Philippe Pastor, Marginal à l’œuvre
Héritier fortuné et artiste autodidacte, il dénonce par son travail les drames de la pollution et de la destruction de notre environnement. Son obsession.
Peu importe qu’il soit monégasque, descendant du clan de maçons italiens qui, avec le prince Rainier, a bétonné la Principauté pour en faire une multinationale. Peu importe, car Philippe Pastor, 54 ans, vit sur une autre planète. De là, il contemple à loisir notre Terre en déconfiture, qui le passionne autant qu’elle le désespère. Celle qu’il peint, fouillant ses entrailles, dans le chaos ordonné de son atelier de Figueras, en Espagne. A part aux vernissages, il a toujours les ongles en deuil, envahis par les pigments et les brindilles qu’il jette sur ses œuvres, les mains calleuses, à force de lutter avec ses pinceaux, de sculpter le bois de ses arbres brûlés qu’il récupère après des incendies criminels. On connaît ceux plantés comme des totems à l’aéroport de Nice. Bientôt, il devrait y en avoir dans 40 villes à travers le monde, dans le cadre d’une opération sous l’égide de l’Onu.
Le monde, sa destruction, mais aussi le comportement des gens, la tristesse ou la beauté, la solitude le hantent. Guerriers, prostituées, amoureux, jeunes filles et marginaux peuplaient ses premières œuvres. Plus maintenant. Car, même accompagné, Pastor est seul. Il est grave, comme sa voix, comme ses toiles, plus abstraites, d’une beauté inquiétante, sur lesquelles il étale ses tripes. C’est un ogre, un jouisseur, porté par une énergie tellurique. Il aime les princesses aux pieds nus, ne possède rien d’ostentatoire, mais sa fortune à disposition de sa seule liberté. Il tutoie Albert II qu’il a connu enfant, mais c’est de Gérard Depardieu qu’il devrait être le cousin. Dix-huit ans d’abstinence au compteur, c’est la seule chose qui, peut-être, les sépare. Comme lui, il ne se pose nulle part, vit à l’écart, jamais loin de la mer. Quand il en a marre, il part. Sans s’excuser, sinon en citant cette phrase de Jiddu Krishnarmurti : « Ce n’est pas un signe de bonne santé mentale d’être bien adapté à une société malade ». Son projet pour les deux ans à venir : « Ne pas avoir de projet. » Se retirer encore plus loin. Sillonner les routes sur sa moto, une Harley-Davidson, trouver l’inspiration dans les paysages, refaire en vain le monde avec son pote, fondateur des Alcooliques anonymes de France, réinventer « ce monde de l’art faussé » avec Adrien Maeght qui a épousé sa mère.

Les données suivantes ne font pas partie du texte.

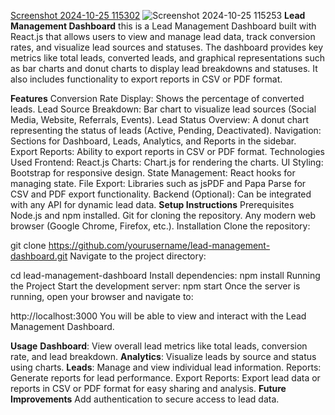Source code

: [Screenshot 2024-10-25 115302](https://github.com/user-attachments/assets/2a61b05e-aa0d-4828-888f-4032928721ec)
![Screenshot 2024-10-25 115253](https://github.com/user-attachments/assets/c88f0ae5-bb08-4384-ada4-0fac23f3f62d)
**Lead Management Dashboard**
this is a Lead Management Dashboard built with React.js that allows users to view and manage lead data, track conversion rates, and visualize lead sources and statuses. The dashboard provides key metrics like total leads, converted leads, and graphical representations such as bar charts and donut charts to display lead breakdowns and statuses. It also includes functionality to export reports in CSV or PDF format.

**Features**
Conversion Rate Display: Shows the percentage of converted leads.
Lead Source Breakdown: Bar chart to visualize lead sources (Social Media, Website, Referrals, Events).
Lead Status Overview: A donut chart representing the status of leads (Active, Pending, Deactivated).
Navigation: Sections for Dashboard, Leads, Analytics, and Reports in the sidebar.
Export Reports: Ability to export reports in CSV or PDF format.
Technologies Used
Frontend: React.js
Charts: Chart.js for rendering the charts.
UI Styling: Bootstrap for responsive design.
State Management: React hooks for managing state.
File Export: Libraries such as jsPDF and Papa Parse for CSV and PDF export functionality.
Backend (Optional): Can be integrated with any API for dynamic lead data.
**Setup Instructions**
Prerequisites
Node.js and npm installed.
Git for cloning the repository.
Any modern web browser (Google Chrome, Firefox, etc.).
Installation
Clone the repository:

git clone https://github.com/yourusername/lead-management-dashboard.git
Navigate to the project directory:

cd lead-management-dashboard
Install dependencies:
npm install
Running the Project
Start the development server:
npm start
Once the server is running, open your browser and navigate to:

http://localhost:3000
You will be able to view and interact with the Lead Management Dashboard.

**Usage**
**Dashboard**: View overall lead metrics like total leads, conversion rate, and lead breakdown.
**Analytics**: Visualize leads by source and status using charts.
**Leads**: Manage and view individual lead information.
Reports: Generate reports for lead performance.
Export Reports: Export lead data or reports in CSV or PDF format for easy sharing and analysis.
**Future Improvements**
Add authentication to secure access to lead data.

Seule la nature l’apaise. Sa dévastation le rend fou. « L’homme détruit tout de la main droite et, malheureusement, ne reconstruit rien de la gauche », assène-t-il. La sauvegarde de l’environnement est devenue sa « préoccupation première ». « C’est plus vital que de penser aux comptes en banque bien remplis qu’on laissera à nos enfants ». Avec son association Art & environnement à laquelle est affectée une partie du profit de ses sculptures, Philipe Pastor participe à des programmes de reforestation et de sensibilisation des enfants. « Ils sont les seuls à comprendre le désespoir et la douleur de mes arbres. » L’été dernier, sur un terrain aux alentours de Figueras, il a inscrit en lettres de pierre un immense « Basta ». « Basta à la pollution, basta à la vie moderne, aux non-sens, aux politiques qui nous mènent au chaos, à cette mondialisation qui nous tue. Il est temps de se réveiller, de surmonter les différences er de s’unir pour tout changer. » Sur sa Harley, Pastor s’est mis en quête d’autres terres pour y inscrire des messages géants que survoleront les avions. Après avoir écumé la vie et ses envies, l’hériter a décidé de nous léguer sa vision lucide de notre pauvre condition.